**The input**:
========================

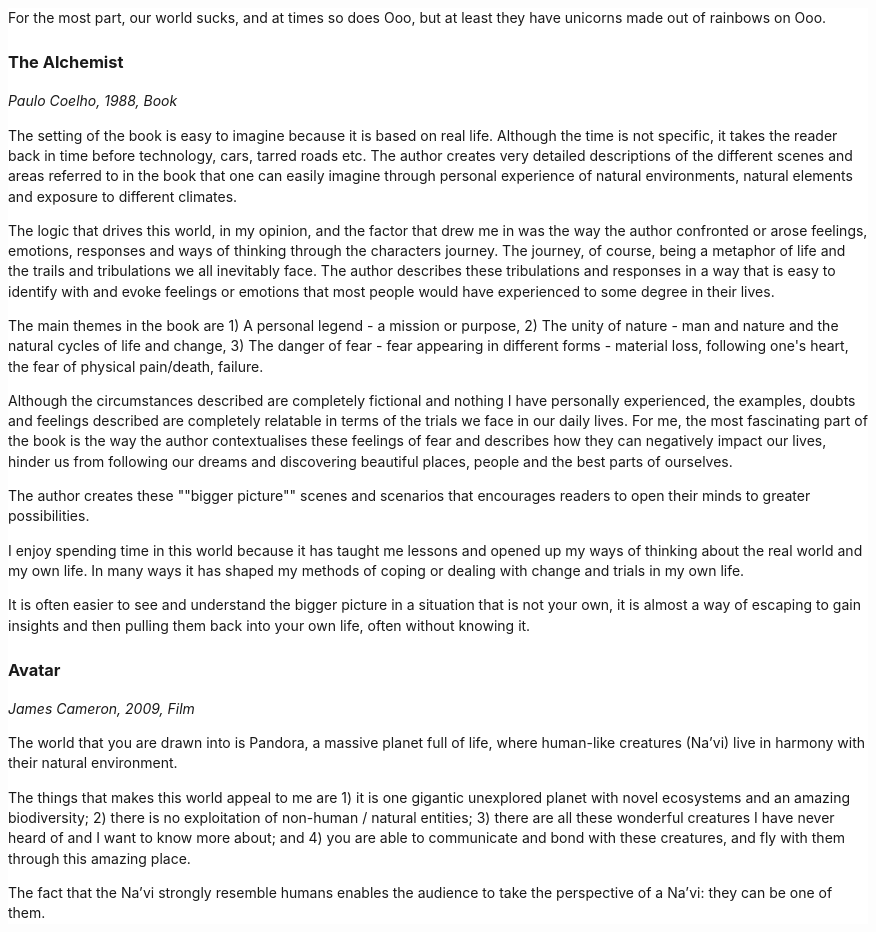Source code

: For the most part, our world sucks, and at times so does Ooo, but at least they have unicorns made out of rainbows on Ooo.

### The Alchemist
*Paulo Coelho, 1988, Book*

The setting of the book is easy to imagine because it is based on real life. Although the time is not specific, it takes the reader back in time before technology, cars, tarred roads etc.  The author creates very detailed descriptions of the different scenes and areas referred to in the book that one can easily imagine through personal experience of natural environments, natural elements and exposure to different climates.

The logic that drives this world, in my opinion, and the factor that drew me in was the way the author confronted or arose feelings, emotions, responses and ways of thinking through the characters journey. The journey, of course, being a metaphor of life and the trails and tribulations we all inevitably face. The author describes these tribulations and responses in a way that is easy to identify with and evoke feelings or emotions that most people would have experienced to some degree in their lives.

The main themes in the book are 1) A personal legend - a mission or purpose, 2) The unity of nature - man and nature and the natural cycles of life and change, 3) The danger of fear - fear appearing in different forms - material loss, following one's heart, the fear of physical pain/death, failure.

Although the circumstances described are completely fictional and nothing I have personally experienced, the examples, doubts and feelings described are completely relatable in terms of the trials we face in our daily lives. For me, the most fascinating part of the book is the way the author contextualises these feelings of fear and describes how they can negatively impact our lives, hinder us from following our dreams and discovering beautiful places, people and the best parts of ourselves.

The author creates these ""bigger picture"" scenes and scenarios that encourages readers to open their minds to greater possibilities.

I enjoy spending time in this world because it has taught me lessons and opened up my ways of thinking about the real world and my own life. In many ways it has shaped my methods of coping or dealing with change and trials in my own life.

It is often easier to see and understand the bigger picture in a situation that is not your own, it is almost a way of escaping to gain insights and then pulling them back into your own life, often without knowing it.

### Avatar

*James Cameron, 2009, Film*

The world that you are drawn into is Pandora, a massive planet full of life, where human-like creatures (Na’vi) live in harmony with their natural environment.

The things that makes this world appeal to me are 1) it is one gigantic unexplored planet with novel ecosystems and an amazing biodiversity; 2) there is no exploitation of non-human / natural entities; 3) there are all these wonderful creatures I have never heard of and I want to know more about; and 4) you are able to communicate and bond with these creatures, and fly with them through this amazing place.

The fact that the Na’vi strongly resemble humans enables the audience to take the perspective of a Na’vi: they can be one of them.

========================

**What the exercise asks**:
Rewrite the items above with every "Ooo" swapped for "the Land of Ooo", keeping everything else the same and leaving out the pictures.

**Result for this exercise**:
Source code

: For the most part, our world sucks, and at times so does the Land of Ooo, but at least they have unicorns made out of rainbows on the Land of Ooo.

### The Alchemist
*Paulo Coelho, 1988, Book*

The setting of the book is easy to imagine because it is based on real life. Although the time is not specific, it takes the reader back in time before technology, cars, tarred roads etc.  The author creates very detailed descriptions of the different scenes and areas referred to in the book that one can easily imagine through personal experience of natural environments, natural elements and exposure to different climates.

The logic that drives this world, in my opinion, and the factor that drew me in was the way the author confronted or arose feelings, emotions, responses and ways of thinking through the characters journey. The journey, of course, being a metaphor of life and the trails and tribulations we all inevitably face. The author describes these tribulations and responses in a way that is easy to identify with and evoke feelings or emotions that most people would have experienced to some degree in their lives.

The main themes in the book are 1) A personal legend - a mission or purpose, 2) The unity of nature - man and nature and the natural cycles of life and change, 3) The danger of fear - fear appearing in different forms - material loss, following one's heart, the fear of physical pain/death, failure.

Although the circumstances described are completely fictional and nothing I have personally experienced, the examples, doubts and feelings described are completely relatable in terms of the trials we face in our daily lives. For me, the most fascinating part of the book is the way the author contextualises these feelings of fear and describes how they can negatively impact our lives, hinder us from following our dreams and discovering beautiful places, people and the best parts of ourselves.

The author creates these ""bigger picture"" scenes and scenarios that encourages readers to open their minds to greater possibilities.

I enjoy spending time in this world because it has taught me lessons and opened up my ways of thinking about the real world and my own life. In many ways it has shaped my methods of coping or dealing with change and trials in my own life.

It is often easier to see and understand the bigger picture in a situation that is not your own, it is almost a way of escaping to gain insights and then pulling them back into your own life, often without knowing it.

### Avatar

*James Cameron, 2009, Film*

The world that you are drawn into is Pandora, a massive planet full of life, where human-like creatures (Na’vi) live in harmony with their natural environment.

The things that makes this world appeal to me are 1) it is one gigantic unexplored planet with novel ecosystems and an amazing biodiversity; 2) there is no exploitation of non-human / natural entities; 3) there are all these wonderful creatures I have never heard of and I want to know more about; and 4) you are able to communicate and bond with these creatures, and fly with them through this amazing place.

The fact that the Na’vi strongly resemble humans enables the audience to take the perspective of a Na’vi: they can be one of them.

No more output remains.